A review of the patient's orders revealed Provider #12 placed an order for a behavioral health crisis evaluation. However, upon further review of the medical record, there was no evidence of a behavioral health evaluation. The only documentation from the behavioral health staff read, the patient was agreeable to go to detox and had SI without a plan.
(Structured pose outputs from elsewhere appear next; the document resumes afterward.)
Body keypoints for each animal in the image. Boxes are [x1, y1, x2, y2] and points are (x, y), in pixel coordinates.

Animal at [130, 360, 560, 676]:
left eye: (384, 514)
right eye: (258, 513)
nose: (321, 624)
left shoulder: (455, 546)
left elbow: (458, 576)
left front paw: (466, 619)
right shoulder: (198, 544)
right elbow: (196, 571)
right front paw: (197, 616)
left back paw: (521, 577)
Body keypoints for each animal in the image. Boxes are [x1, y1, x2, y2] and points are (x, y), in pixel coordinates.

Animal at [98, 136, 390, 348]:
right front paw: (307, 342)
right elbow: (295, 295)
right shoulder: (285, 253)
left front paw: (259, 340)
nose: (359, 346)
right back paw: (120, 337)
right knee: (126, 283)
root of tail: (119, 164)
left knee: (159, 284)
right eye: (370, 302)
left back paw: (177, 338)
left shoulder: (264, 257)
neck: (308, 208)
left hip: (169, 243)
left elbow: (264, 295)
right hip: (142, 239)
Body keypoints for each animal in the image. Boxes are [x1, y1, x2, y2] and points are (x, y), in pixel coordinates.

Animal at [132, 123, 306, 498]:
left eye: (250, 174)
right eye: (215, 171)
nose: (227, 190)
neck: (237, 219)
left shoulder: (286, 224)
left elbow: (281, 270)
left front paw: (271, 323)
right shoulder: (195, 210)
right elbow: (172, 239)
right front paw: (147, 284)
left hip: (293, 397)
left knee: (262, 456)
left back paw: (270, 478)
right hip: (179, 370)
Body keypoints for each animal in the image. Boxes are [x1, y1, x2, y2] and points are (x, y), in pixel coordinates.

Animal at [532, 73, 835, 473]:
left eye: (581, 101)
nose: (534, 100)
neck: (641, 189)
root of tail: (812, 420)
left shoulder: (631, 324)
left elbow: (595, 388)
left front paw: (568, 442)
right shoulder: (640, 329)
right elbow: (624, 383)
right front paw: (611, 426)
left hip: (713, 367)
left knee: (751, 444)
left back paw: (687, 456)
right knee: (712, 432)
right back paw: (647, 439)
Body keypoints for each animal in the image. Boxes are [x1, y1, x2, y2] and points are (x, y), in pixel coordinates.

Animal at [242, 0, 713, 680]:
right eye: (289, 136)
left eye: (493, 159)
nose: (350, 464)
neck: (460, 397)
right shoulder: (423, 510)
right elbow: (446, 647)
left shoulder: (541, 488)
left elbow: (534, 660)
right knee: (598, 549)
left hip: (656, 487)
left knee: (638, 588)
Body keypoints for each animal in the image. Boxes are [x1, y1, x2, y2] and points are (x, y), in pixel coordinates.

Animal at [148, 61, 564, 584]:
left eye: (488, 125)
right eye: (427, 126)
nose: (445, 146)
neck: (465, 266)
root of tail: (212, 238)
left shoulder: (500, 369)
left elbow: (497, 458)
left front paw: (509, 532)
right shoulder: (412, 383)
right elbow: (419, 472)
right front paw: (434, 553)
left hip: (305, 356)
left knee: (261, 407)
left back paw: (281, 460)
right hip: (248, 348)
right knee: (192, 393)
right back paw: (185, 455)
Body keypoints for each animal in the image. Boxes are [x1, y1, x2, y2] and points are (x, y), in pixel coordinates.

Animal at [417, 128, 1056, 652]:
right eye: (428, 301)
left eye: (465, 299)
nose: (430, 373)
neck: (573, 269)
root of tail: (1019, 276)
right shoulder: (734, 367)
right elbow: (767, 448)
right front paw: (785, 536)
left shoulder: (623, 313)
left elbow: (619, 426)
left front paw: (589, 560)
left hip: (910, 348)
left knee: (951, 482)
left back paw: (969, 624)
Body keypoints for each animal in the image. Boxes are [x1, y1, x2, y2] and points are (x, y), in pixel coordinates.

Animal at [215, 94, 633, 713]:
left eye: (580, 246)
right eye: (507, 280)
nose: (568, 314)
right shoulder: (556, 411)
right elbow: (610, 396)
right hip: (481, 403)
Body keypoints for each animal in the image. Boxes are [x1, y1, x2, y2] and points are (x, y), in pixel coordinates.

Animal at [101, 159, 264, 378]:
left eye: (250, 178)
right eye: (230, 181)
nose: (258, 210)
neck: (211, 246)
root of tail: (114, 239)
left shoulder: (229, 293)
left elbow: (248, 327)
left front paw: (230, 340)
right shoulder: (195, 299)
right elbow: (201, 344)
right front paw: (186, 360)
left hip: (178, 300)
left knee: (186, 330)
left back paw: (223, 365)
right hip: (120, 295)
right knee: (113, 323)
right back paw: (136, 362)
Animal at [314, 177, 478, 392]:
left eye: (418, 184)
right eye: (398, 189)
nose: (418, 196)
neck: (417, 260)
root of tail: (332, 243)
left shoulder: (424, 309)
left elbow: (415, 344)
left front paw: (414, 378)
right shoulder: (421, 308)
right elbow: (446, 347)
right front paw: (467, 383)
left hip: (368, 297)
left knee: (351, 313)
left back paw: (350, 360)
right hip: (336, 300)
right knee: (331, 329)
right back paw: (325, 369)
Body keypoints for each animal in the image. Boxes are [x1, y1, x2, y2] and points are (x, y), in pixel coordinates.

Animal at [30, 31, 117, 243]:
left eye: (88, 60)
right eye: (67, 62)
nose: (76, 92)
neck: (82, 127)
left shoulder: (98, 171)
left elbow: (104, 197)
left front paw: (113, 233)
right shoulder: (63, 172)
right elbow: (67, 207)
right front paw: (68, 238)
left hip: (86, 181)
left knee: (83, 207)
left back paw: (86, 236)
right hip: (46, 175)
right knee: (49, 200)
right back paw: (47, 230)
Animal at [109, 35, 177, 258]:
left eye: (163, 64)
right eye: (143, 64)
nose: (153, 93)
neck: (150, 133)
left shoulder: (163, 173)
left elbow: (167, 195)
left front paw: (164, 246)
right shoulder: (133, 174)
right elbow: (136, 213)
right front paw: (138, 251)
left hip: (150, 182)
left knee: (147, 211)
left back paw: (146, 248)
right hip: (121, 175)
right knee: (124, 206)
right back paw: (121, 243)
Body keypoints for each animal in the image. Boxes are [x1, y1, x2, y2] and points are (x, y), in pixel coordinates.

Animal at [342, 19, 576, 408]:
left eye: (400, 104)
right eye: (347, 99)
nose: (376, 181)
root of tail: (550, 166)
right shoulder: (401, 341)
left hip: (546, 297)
There was no evidence in the medical record that stabilizing psychiatric treatment was provided based on the medical screening exam performed.

B. Interviews

i. On 12/19/23 at 9:45 a.m., an interview was conducted with RN #5. RN #5 explained a patient who presented with a potential psychiatric emergency would be seen by a medical provider and assessed for an emergency medical condition. They further explained once the patient was cleared of a medical emergency, the patient was then typically evaluated by a behavioral health specialist (BHS) for a psychiatric emergency condition. Once this evaluation was completed, the providers would discuss what treatment the patient may need.

ii. On 12/26/23 at 10:41 a.m., an interview was conducted with behavioral health specialist (BHS) #6. BHS #6 stated when a patient came into the ED and had a behavioral health concern, the provider in the ED would typically order a behavioral health consult once the patient was medically stable. BHS #6 explained once they assessed a patient, there would be a conversation with the ED provider on what treatment the patient needed. BHS #6 stated if a patient did not receive psychiatric stabilization or treatment, there was a risk the patient may harm themselves or others.

This interview was in contrast with the medical record reviews of Patients #22 and #9 which showed no evidence of an assessment by a BHS or consultation with the ED provider on stabilizing treatments.